WORK REQUEST 1
Answer these from the vivarium thread:
(a) Why is the work being done in sections?
(b) What smell shows the silicone still needs more time to cure?
(c) How thick is the glass used for the top?
WORK REQUEST 2
Repeat the stretch of the vivarium thread from "Here are some" through "two more broms.".
WORK REQUEST 3
Go on with the vivarium thread from the point where it stops.

READING TEXT
______________________________

Thanks! Yeah, I'm doing it in sections because of the tank's size.


----------



## ldaniell (Apr 18, 2018)

Now I just have to wait for it to cure. This part wasn't as hard as I thought it would be.


----------



## ldaniell (Apr 18, 2018)

How do you all trim the edges without exposing the silicone?


----------



## ldaniell (Apr 18, 2018)

I drilled the tank and installed the overflow drainage bulkhead today (see pictures). I still smell vinegar today so I will let the silicone cure for awhile longer. My Mistking arrives today, so I will install the reservoir bulkhead and connect the pump up today.


----------



## ldaniell (Apr 18, 2018)

Here are some pictures of the planted vivarium and rough set up. I have two more fans arriving today. The vivarium will rest on top of the cabinet. I used 1/4 inch glass for the top leaving a 4 cm gap in the back for 3 40mm fans and ventilation. The tank is currently at 95% RH, and the front glass remains un-fogged with no fans running. I'm still waiting on selaginella, cryptanthus (Earth Star), NEHERP Moss slurry and two more broms.

______________________________

SUPPLIED INFORMATION

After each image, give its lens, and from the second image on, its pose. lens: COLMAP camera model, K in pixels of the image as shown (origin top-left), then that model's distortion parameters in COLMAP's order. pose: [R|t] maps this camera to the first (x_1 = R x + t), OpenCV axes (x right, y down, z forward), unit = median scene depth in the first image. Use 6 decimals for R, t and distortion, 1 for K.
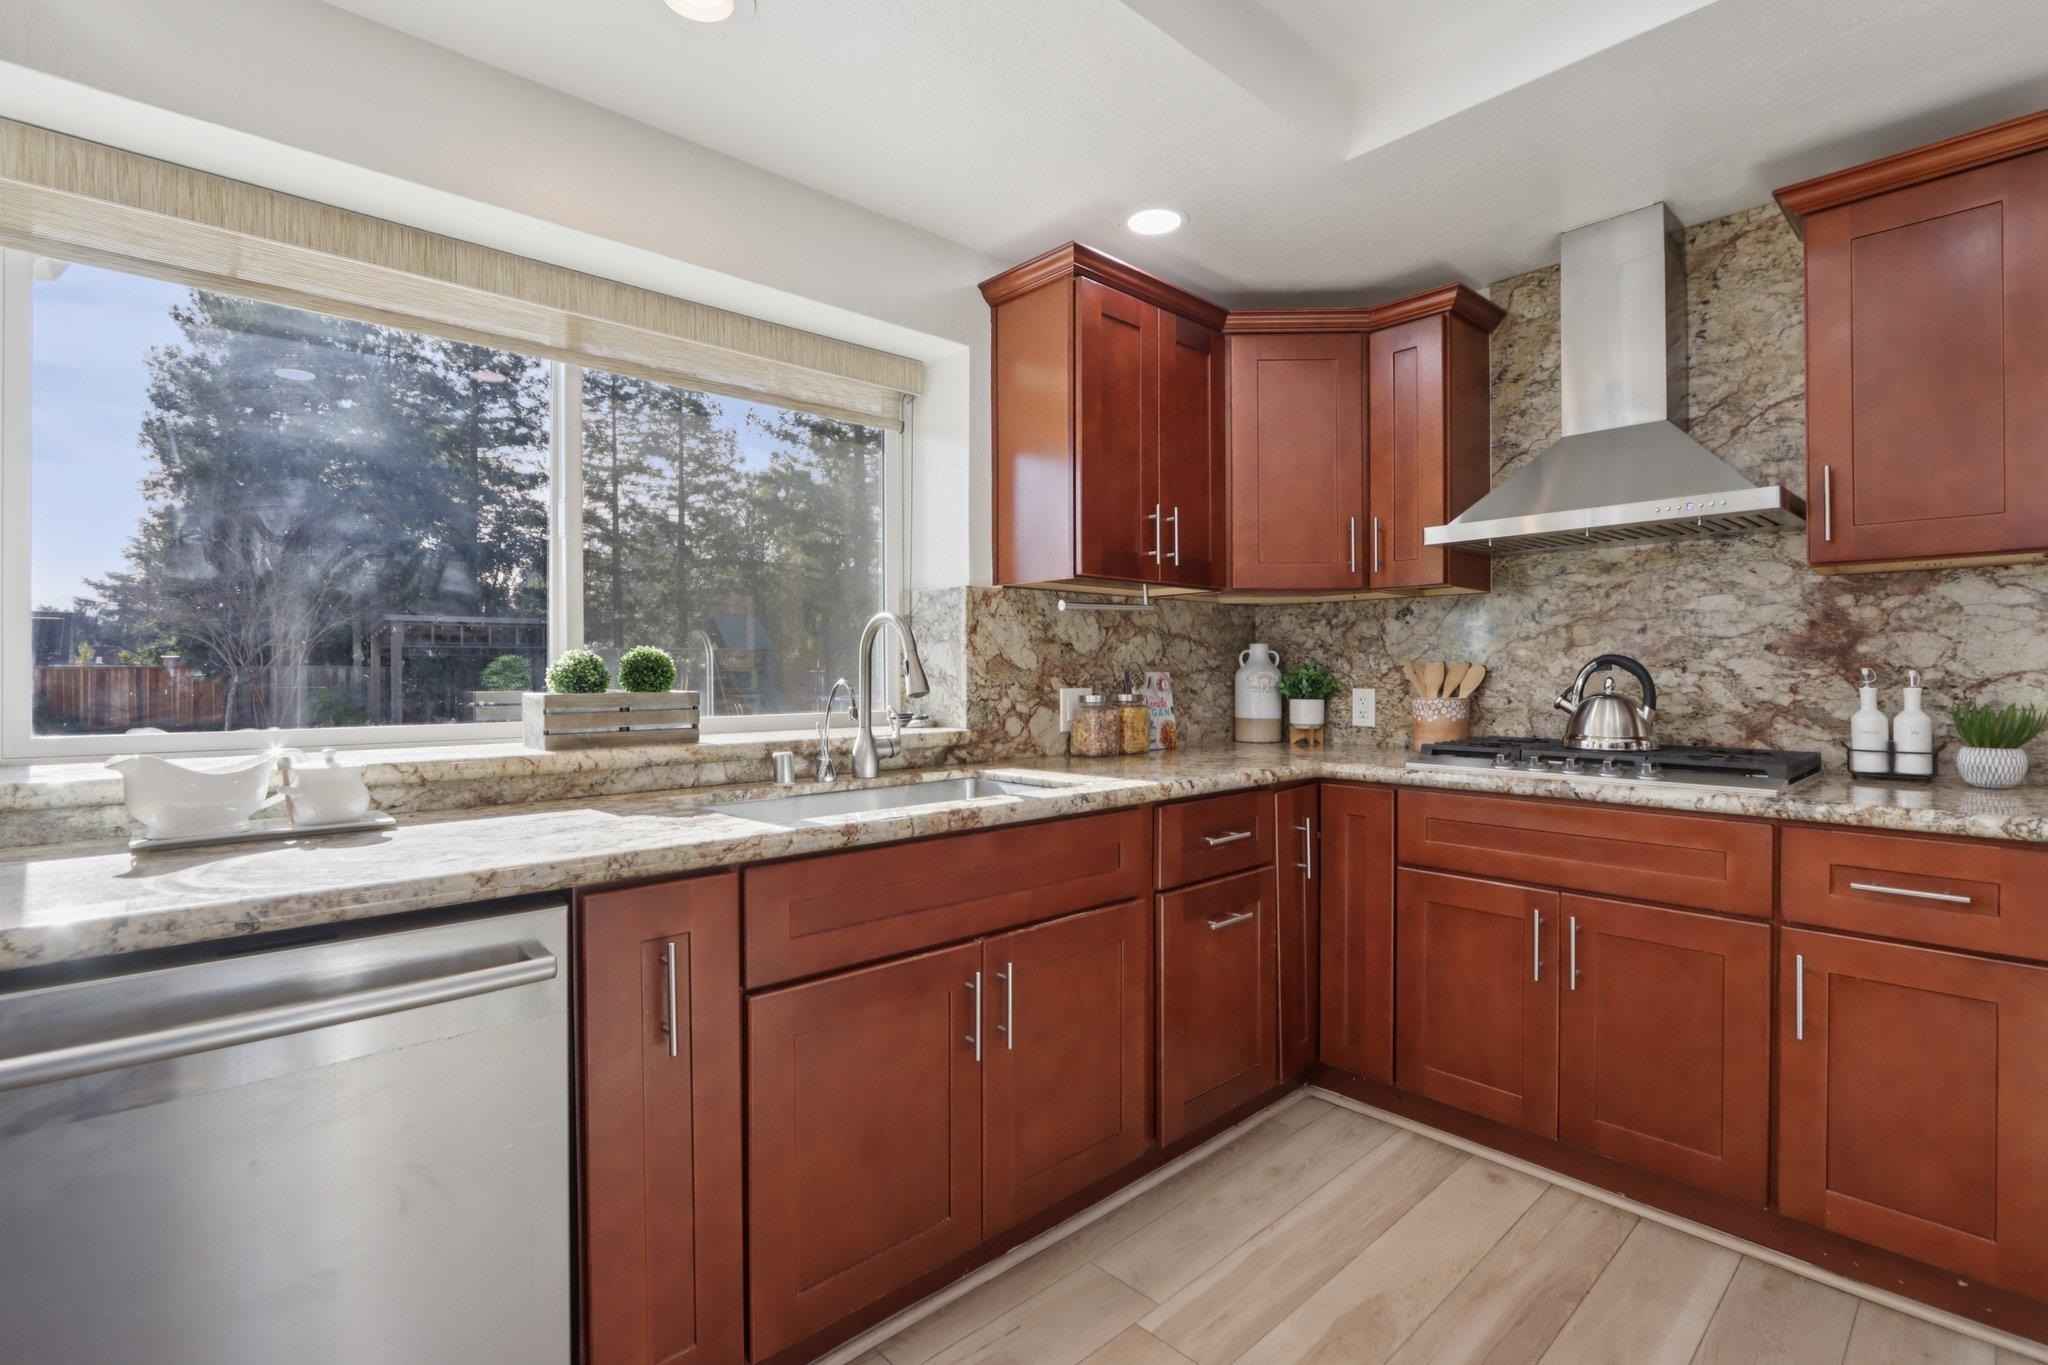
lens RADIAL K [[970.1, 0, 1024.0], [0, 970.1, 682.5], [0, 0, 1]] dist [-0.004684, -0.000122]
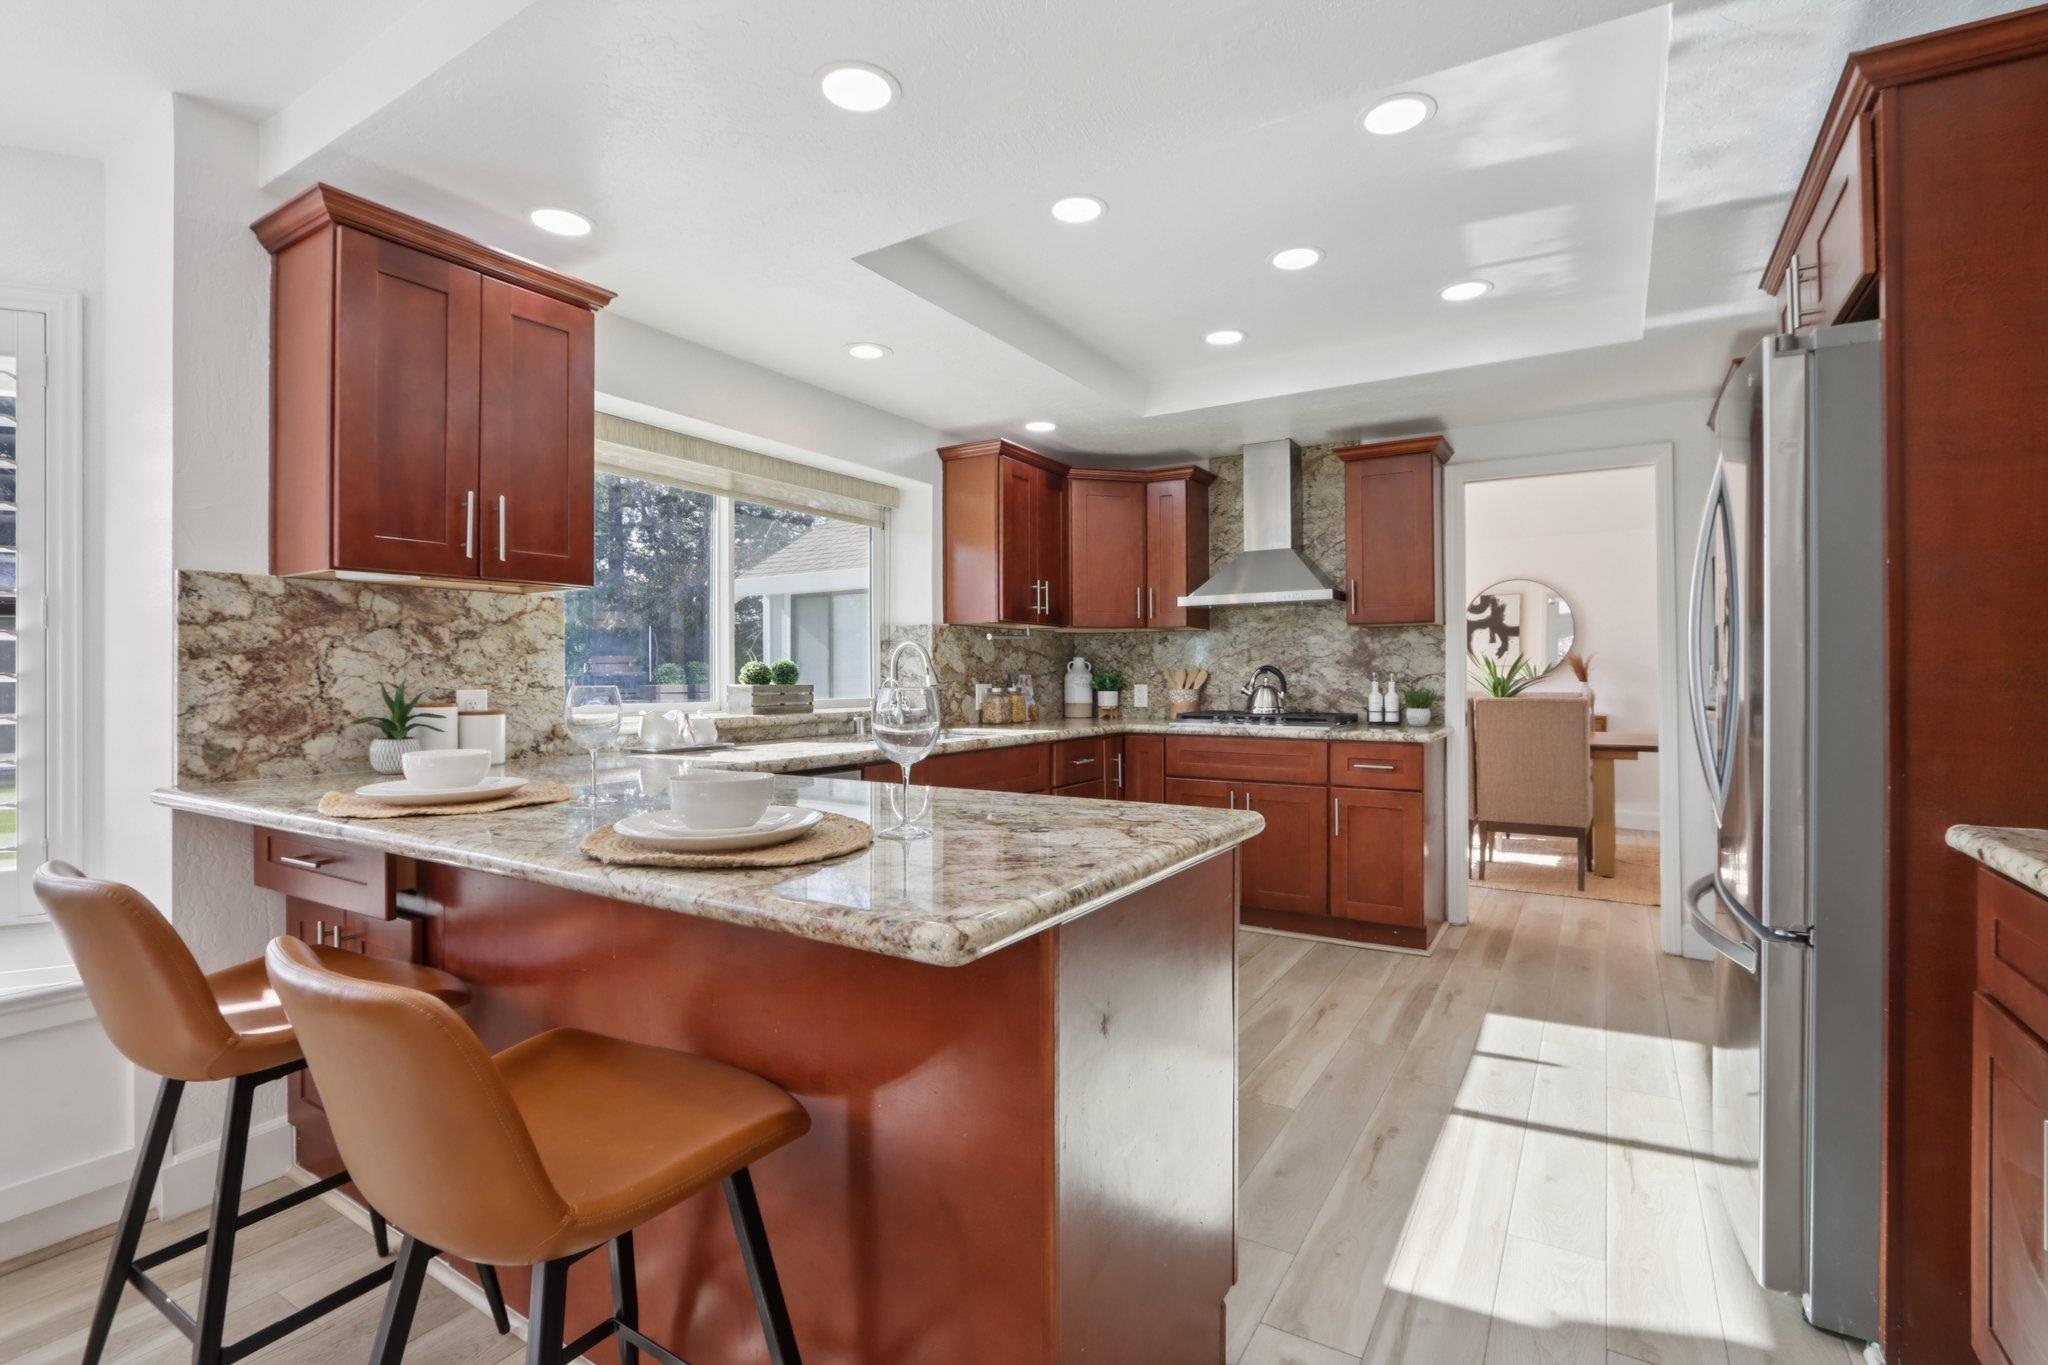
lens RADIAL K [[970.1, 0, 1024.0], [0, 970.1, 682.5], [0, 0, 1]] dist [-0.004684, -0.000122]
pose [[0.965198, -0.000904, 0.261517, -0.360126], [0.002338, 0.999984, -0.005173, 0.013719], [-0.261508, 0.005605, 0.965185, -0.722784]]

______________________________

EXERCISE OUTPUT 1
(a) Because of the tank's size.
(b) Vinegar.
(c) 1/4 inch.

EXERCISE OUTPUT 2
Here are some pictures of the planted vivarium and rough set up. I have two more fans arriving today. The vivarium will rest on top of the cabinet. I used 1/4 inch glass for the top leaving a 4 cm gap in the back for 3 40mm fans and ventilation. The tank is currently at 95% RH, and the front glass remains un-fogged with no fans running. I'm still waiting on selaginella, cryptanthus (Earth Star), NEHERP Moss slurry and two more broms.

EXERCISE OUTPUT 3
----------



## jc_hammy (Apr 22, 2018)

Wow, that's looking really awesome! In reference to your earlier question on the silicone on the edges, I just slowly worked it back and was very careful with the razor as I worked along the edges.


----------



## ldaniell (Apr 18, 2018)

Here's a picture of the three fans, which end up being overkill. One fan keeps the humidity around 80%.


----------



## ldaniell (Apr 18, 2018)

Here's some more pics with all the plants.


----------



## Piper (Jun 15, 2018)

Great pictures and thank you for posting your plant list!


----------



## Piper (Jun 15, 2018)

Where did you purchase your fans from?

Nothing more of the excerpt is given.